What number of lines in the listing contain "input"? Answer with that number only.

Data for review START

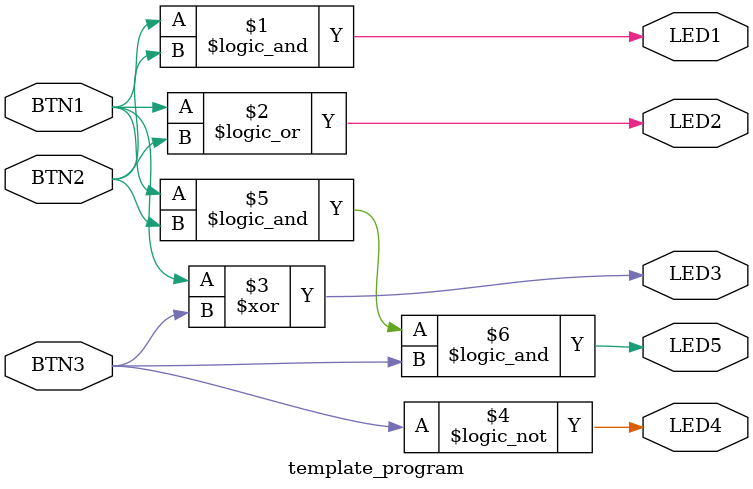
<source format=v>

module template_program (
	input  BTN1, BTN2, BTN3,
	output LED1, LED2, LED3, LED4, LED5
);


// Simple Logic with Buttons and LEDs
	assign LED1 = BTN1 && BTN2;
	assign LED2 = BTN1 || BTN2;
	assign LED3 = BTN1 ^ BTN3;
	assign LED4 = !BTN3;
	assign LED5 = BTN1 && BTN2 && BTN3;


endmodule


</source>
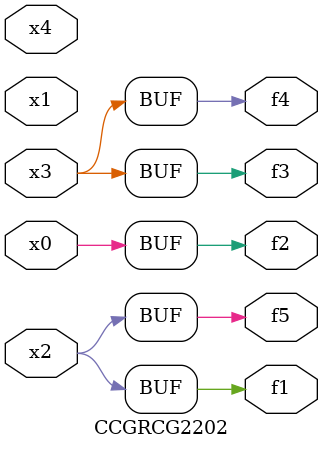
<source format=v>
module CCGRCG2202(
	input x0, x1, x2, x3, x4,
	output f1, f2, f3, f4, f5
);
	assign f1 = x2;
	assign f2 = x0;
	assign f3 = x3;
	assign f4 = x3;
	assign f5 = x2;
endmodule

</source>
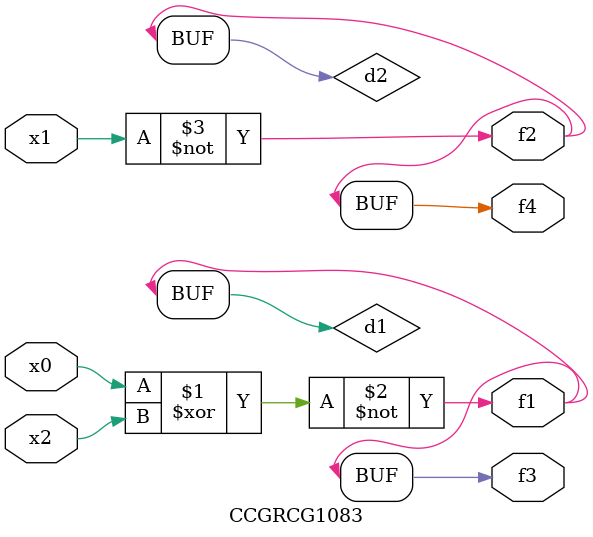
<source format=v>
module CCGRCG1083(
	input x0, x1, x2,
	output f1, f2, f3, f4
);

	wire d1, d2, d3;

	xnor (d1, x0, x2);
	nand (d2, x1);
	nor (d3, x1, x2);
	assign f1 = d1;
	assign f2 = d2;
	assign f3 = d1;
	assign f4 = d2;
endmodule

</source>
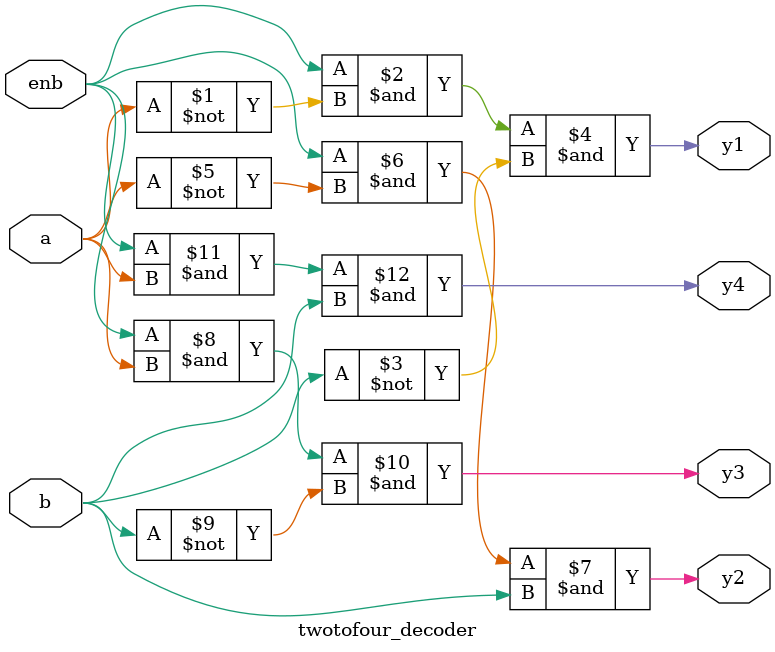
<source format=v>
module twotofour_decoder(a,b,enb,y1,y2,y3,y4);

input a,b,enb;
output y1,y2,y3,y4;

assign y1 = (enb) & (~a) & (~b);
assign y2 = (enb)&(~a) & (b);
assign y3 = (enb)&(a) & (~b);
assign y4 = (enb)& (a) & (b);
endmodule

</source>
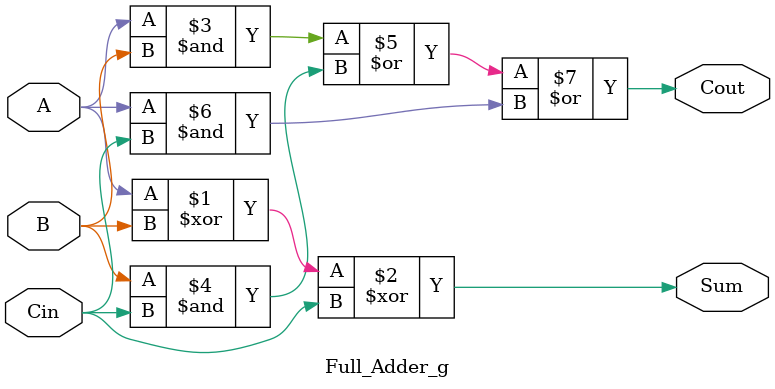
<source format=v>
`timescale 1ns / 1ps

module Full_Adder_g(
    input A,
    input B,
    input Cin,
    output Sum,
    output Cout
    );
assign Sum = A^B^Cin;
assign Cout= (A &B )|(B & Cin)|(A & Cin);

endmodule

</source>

Data for review END

## Response to this exercise
7